━━━ Selection

# Re-locating to Johannesburg?



## Lu333 (Feb 16, 2009)

My Boyfriend is being relocated from dublin to Johannesburg next month for a 6-24month period. I am considering joining him in a few weeks, but I am a little nervous about moving over there and feeling isolated if I cannot find work etc. 
I have booked a one week holiday there next month to test the water. We are in our mid twenties- both professionals, I work in the fashion industry. 

Does anybody know if there is much of a clothing industry in Johannesburg? And if so is it difficult to find work? 

We hope to be located in sandton is this considered to be a safe/good area? Is there shops/malls or restaurants that it would be safe to hang out in on my own or meet friends?

Also is there much of a network or community for ex-pat partners/wives? Thanks in advance for any help you can offer.


----------



## anirac (Feb 15, 2009)

Sandton is a good area and if you live in a security complex with sufficient security measures in place it is relatively safe although you still have to be vigilant.

━━━━━━
━━━ Raw data

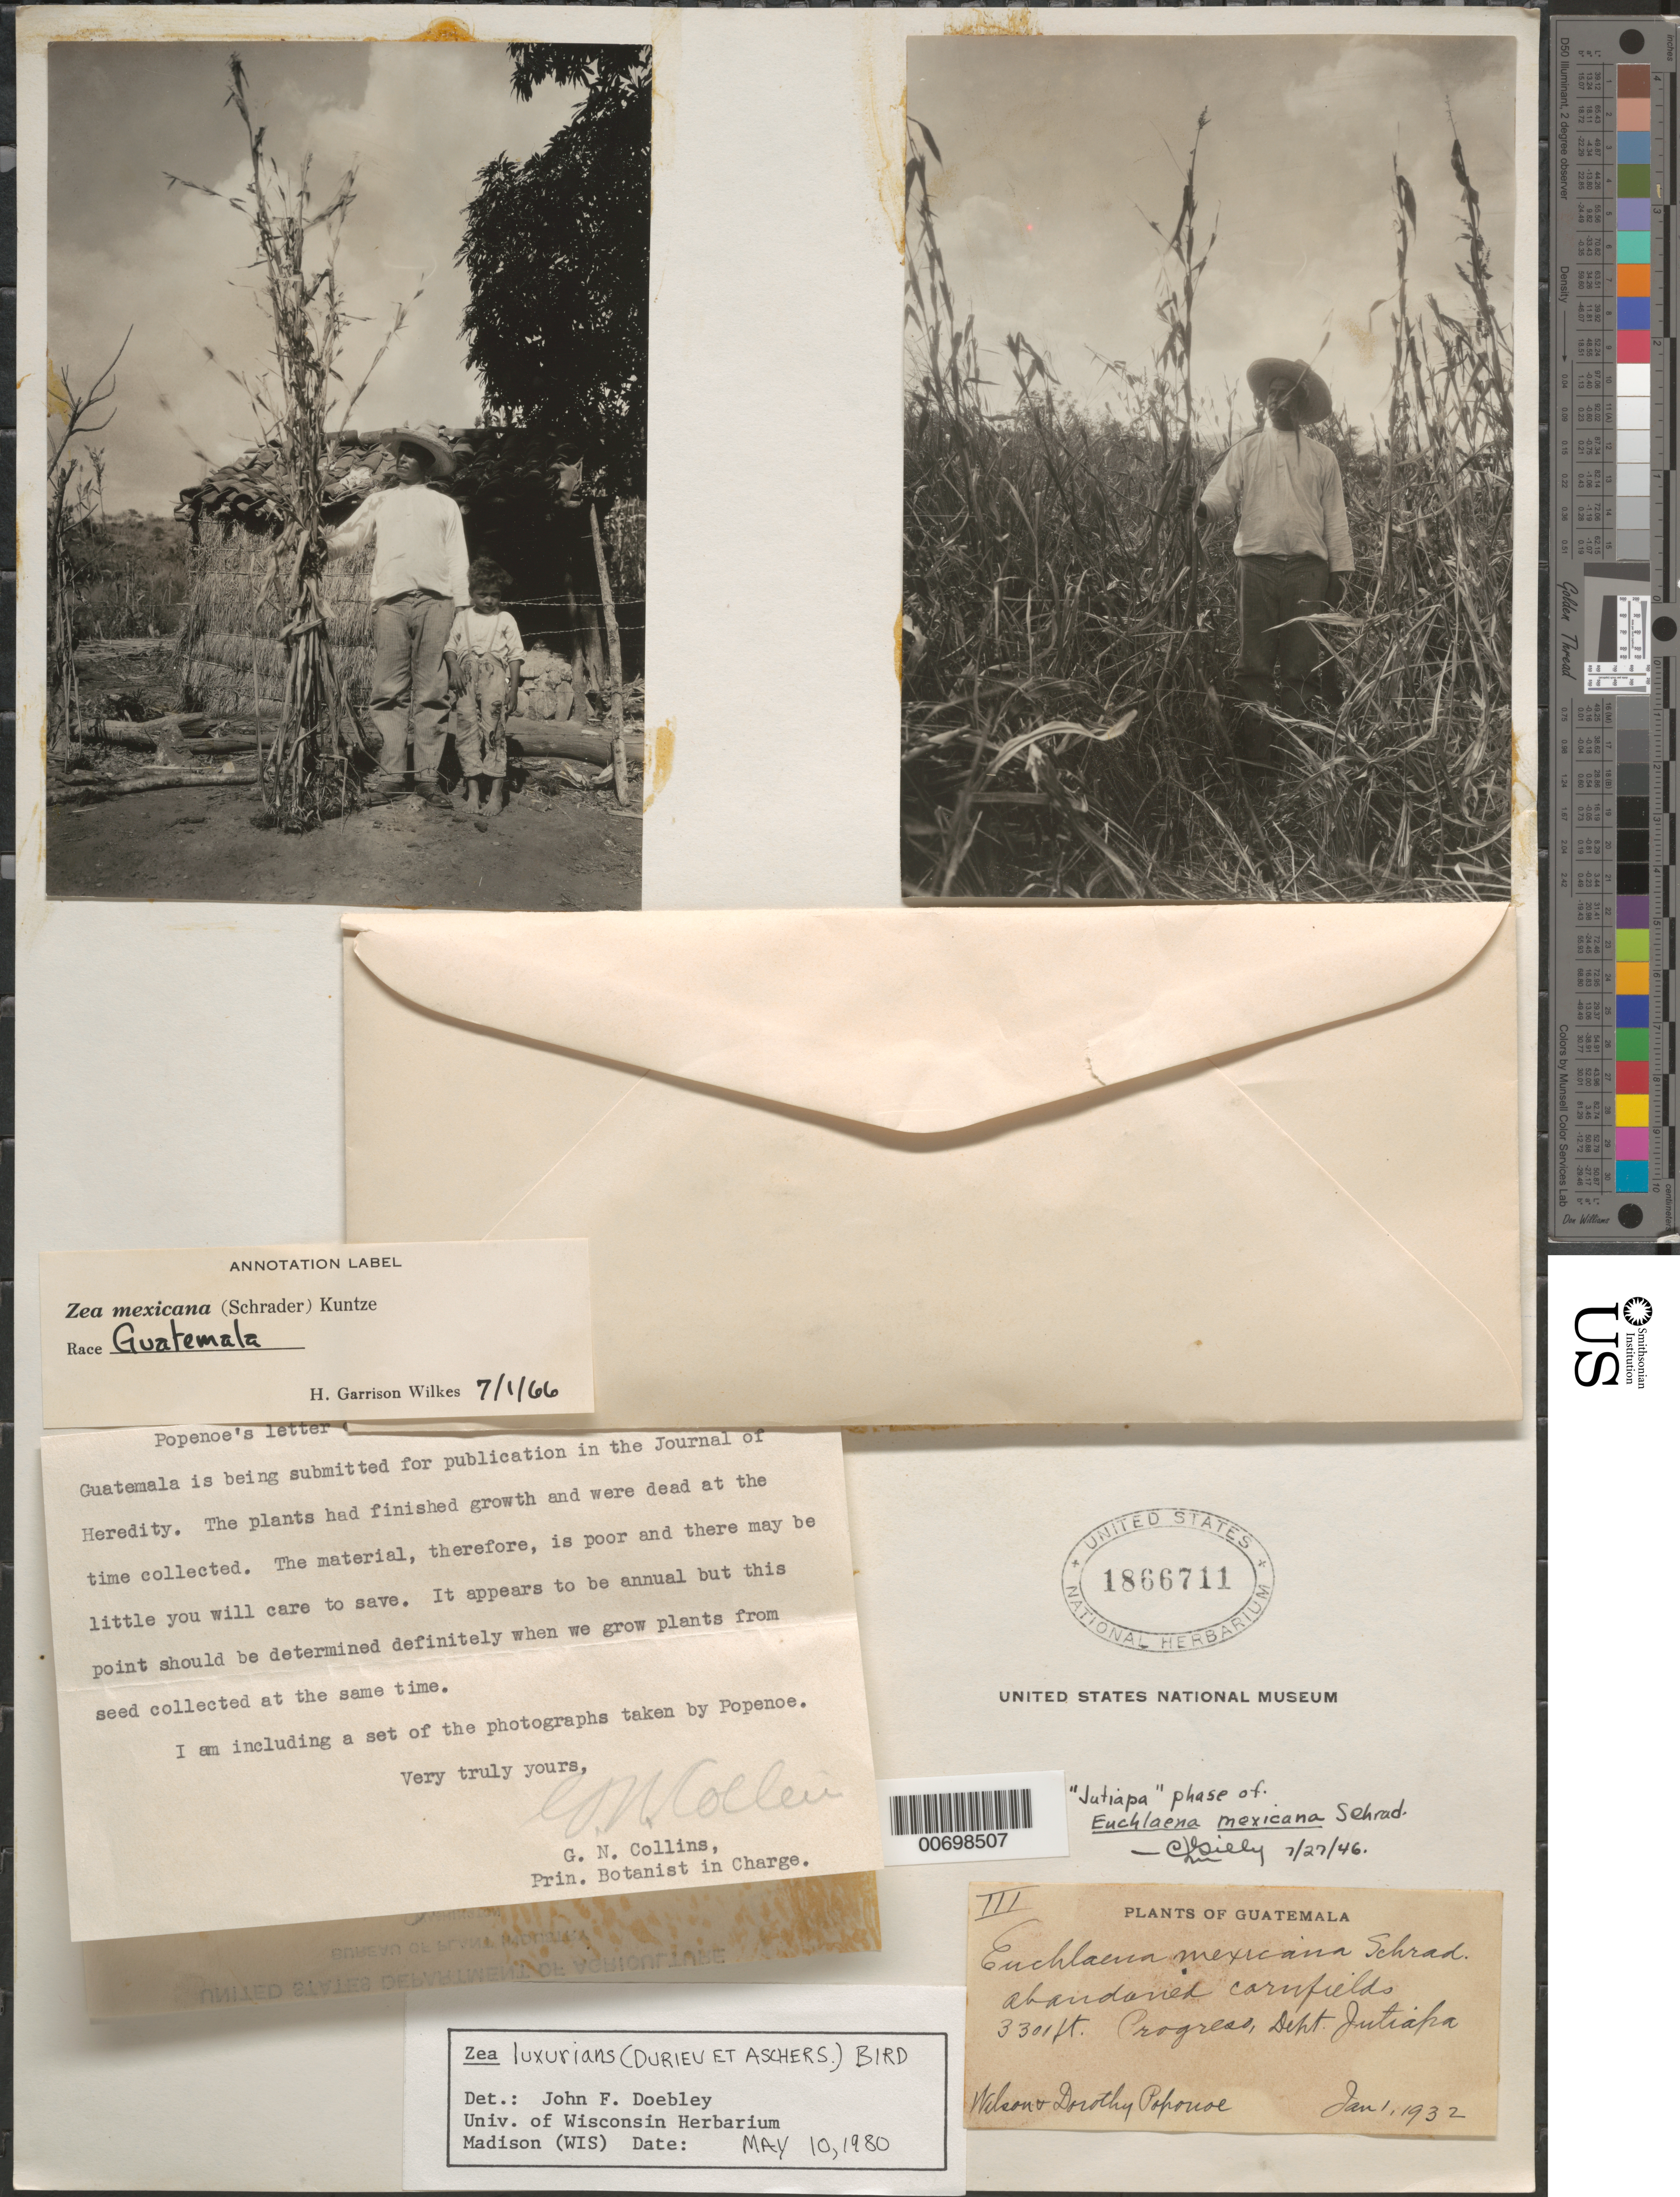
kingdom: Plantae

━━━━━━
━━━ Raw data

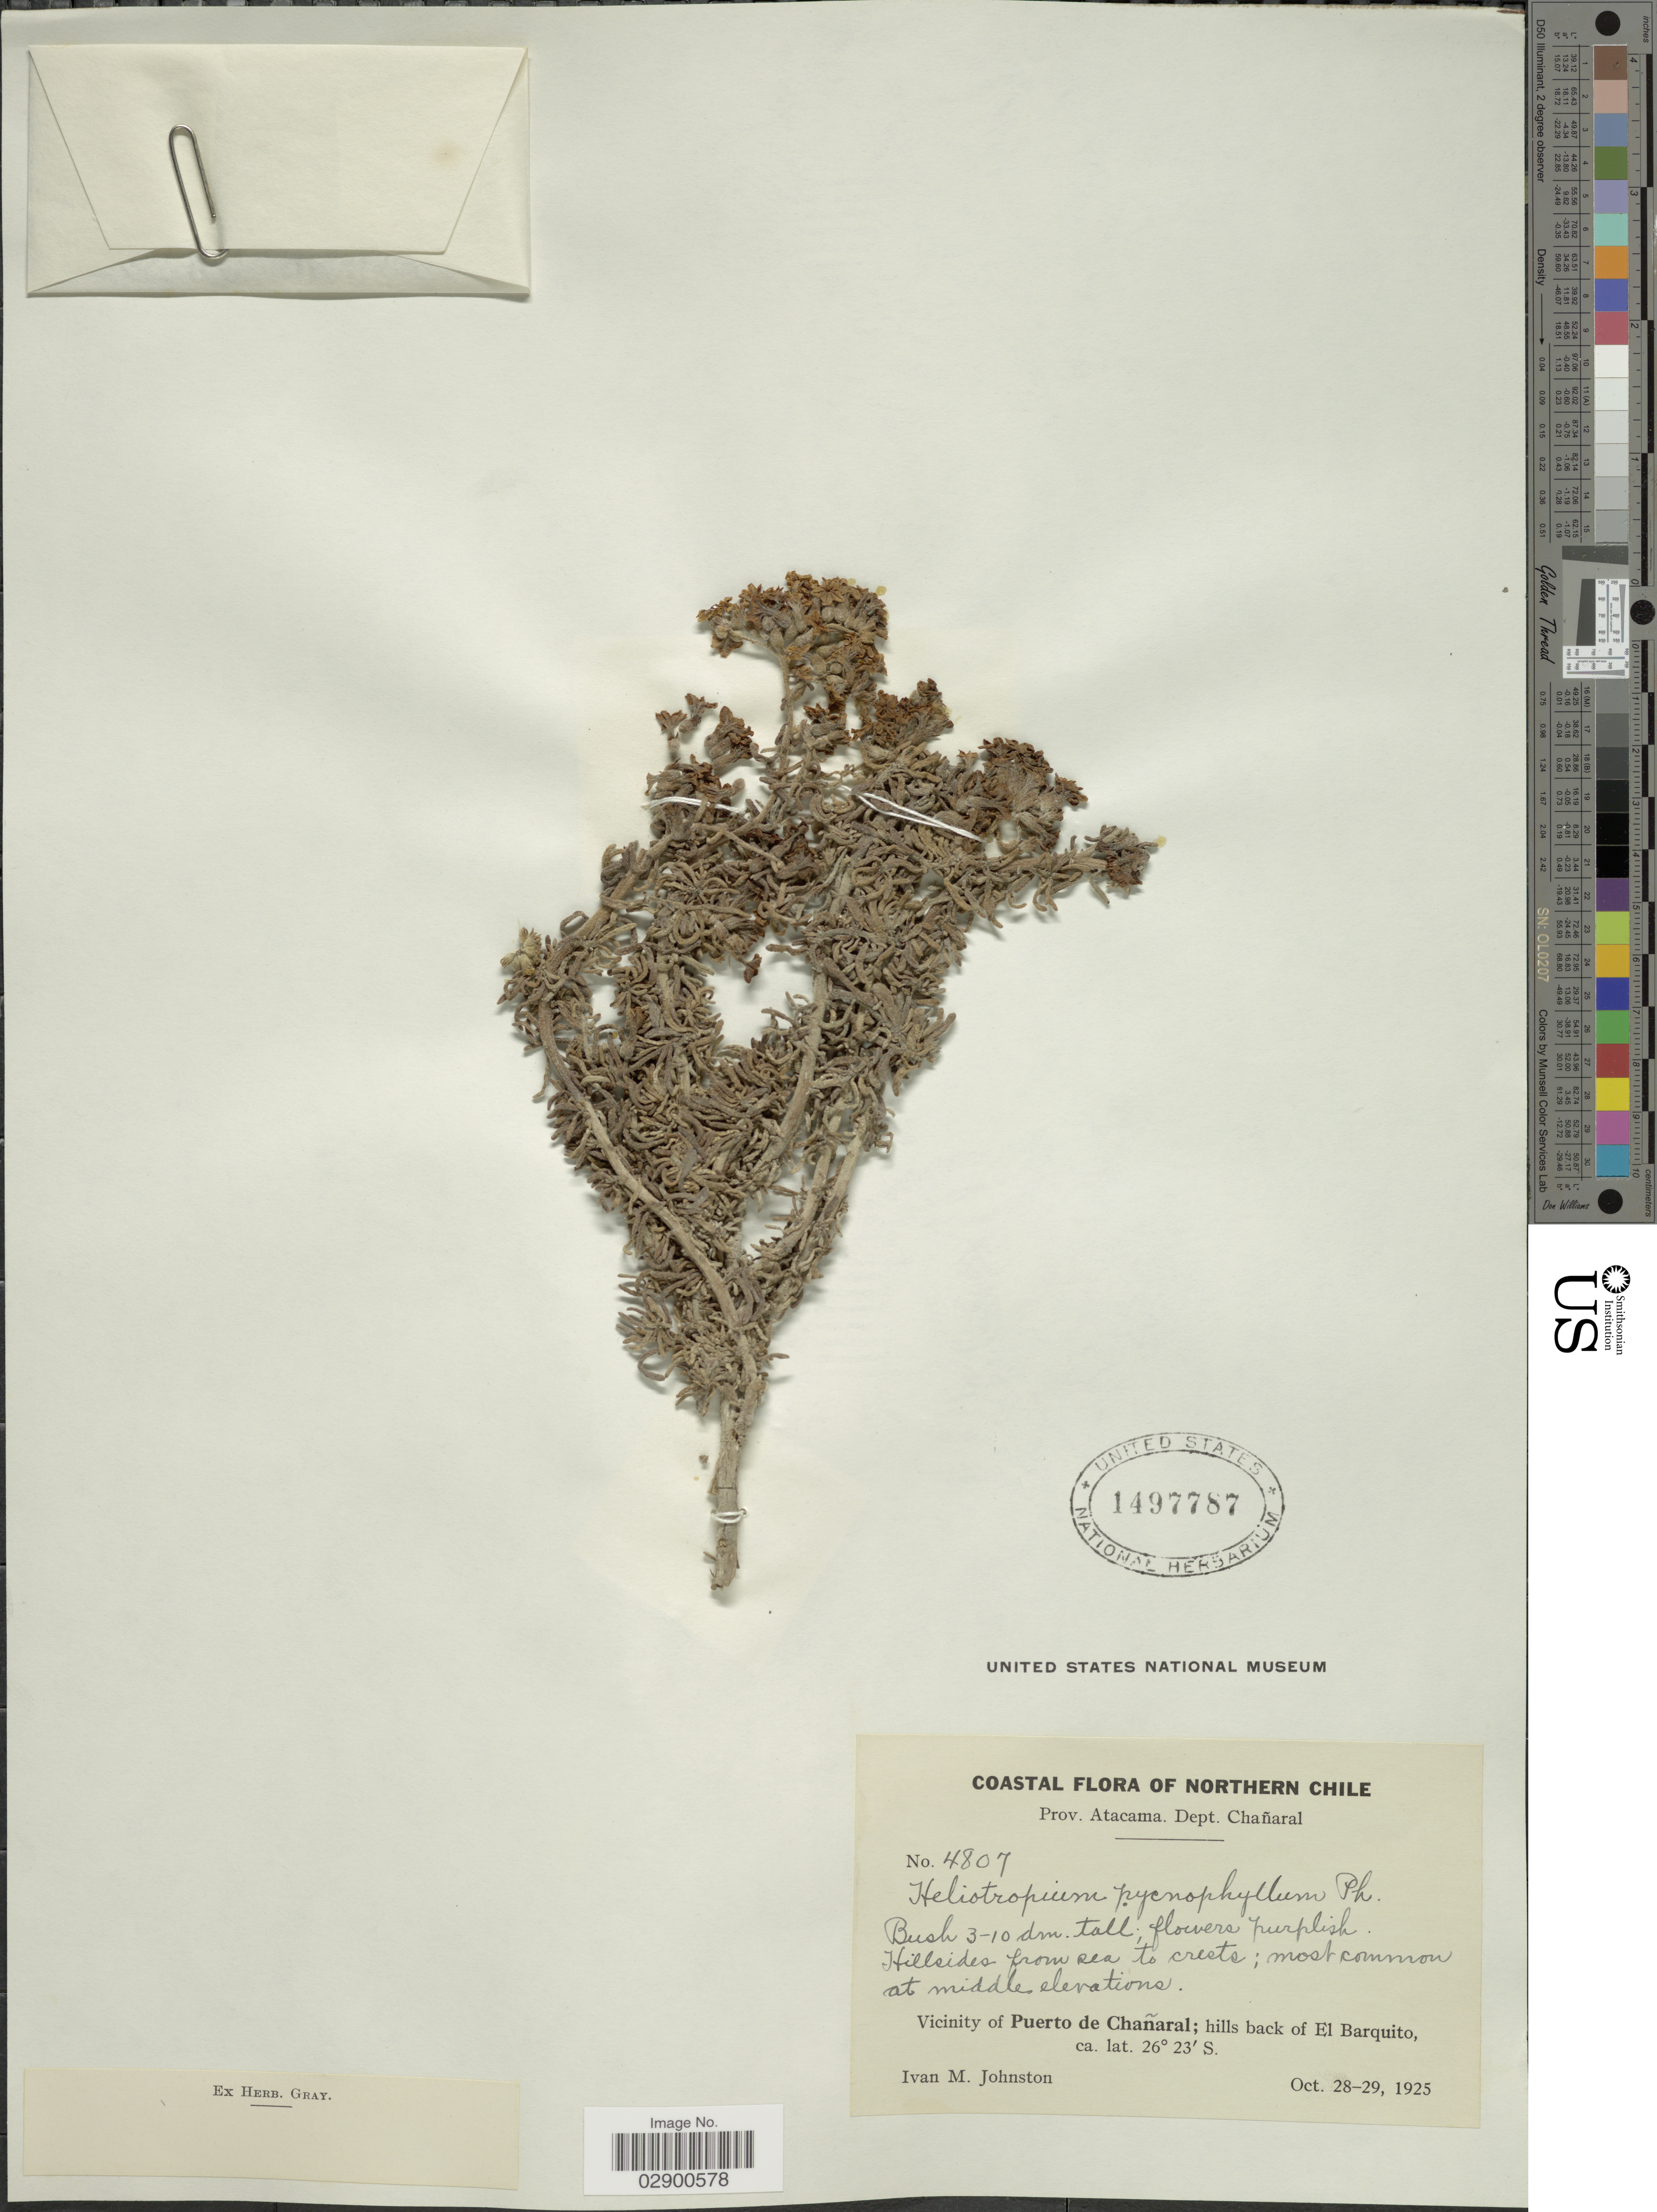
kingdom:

━━━━━━

* **Exercise set**:
A. Copy out the stretch of the Johannesburg thread from "# Re-locating to" through "you can offer.".
B. In the Johannesburg thread, which city is the boyfriend being relocated from?
C. Pick up the Johannesburg thread after its last sentence and keep writing.

* **The results**:
A.
# Re-locating to Johannesburg?



## Lu333 (Feb 16, 2009)

My Boyfriend is being relocated from dublin to Johannesburg next month for a 6-24month period. I am considering joining him in a few weeks, but I am a little nervous about moving over there and feeling isolated if I cannot find work etc. 
I have booked a one week holiday there next month to test the water. We are in our mid twenties- both professionals, I work in the fashion industry. 

Does anybody know if there is much of a clothing industry in Johannesburg? And if so is it difficult to find work? 

We hope to be located in sandton is this considered to be a safe/good area? Is there shops/malls or restaurants that it would be safe to hang out in on my own or meet friends?

Also is there much of a network or community for ex-pat partners/wives? Thanks in advance for any help you can offer.

B. Dublin.

C.
It may be hard to find a job so best find a job before you come (unemployment figures are rather high) and preferance is given to previously disadvantaged community members (Affirmative action) to comply with the employment equity act in place here. Preference is given to black females, then other racial groups. Caucasian females are lower on the list. I would suggest first getting a job.
We are warm friendly people so I don't think making friends would be difficult but I don't know of any expat groups.


----------



## Lu333 (Feb 16, 2009)

anirac said:


> Sandton is a good area and if you live in a security complex with sufficient security measures in place it is relatively safe although you still have to be vigilant.
> It may be hard to find a job so best find a job before you come (unemployment figures are rather high) and preferance is given to previously disadvantaged community members (Affirmative action) to comply with the employment equity act in place here. Preference is given to black females, then other racial groups. Caucasian females are lower on the list. I would suggest first getting a job.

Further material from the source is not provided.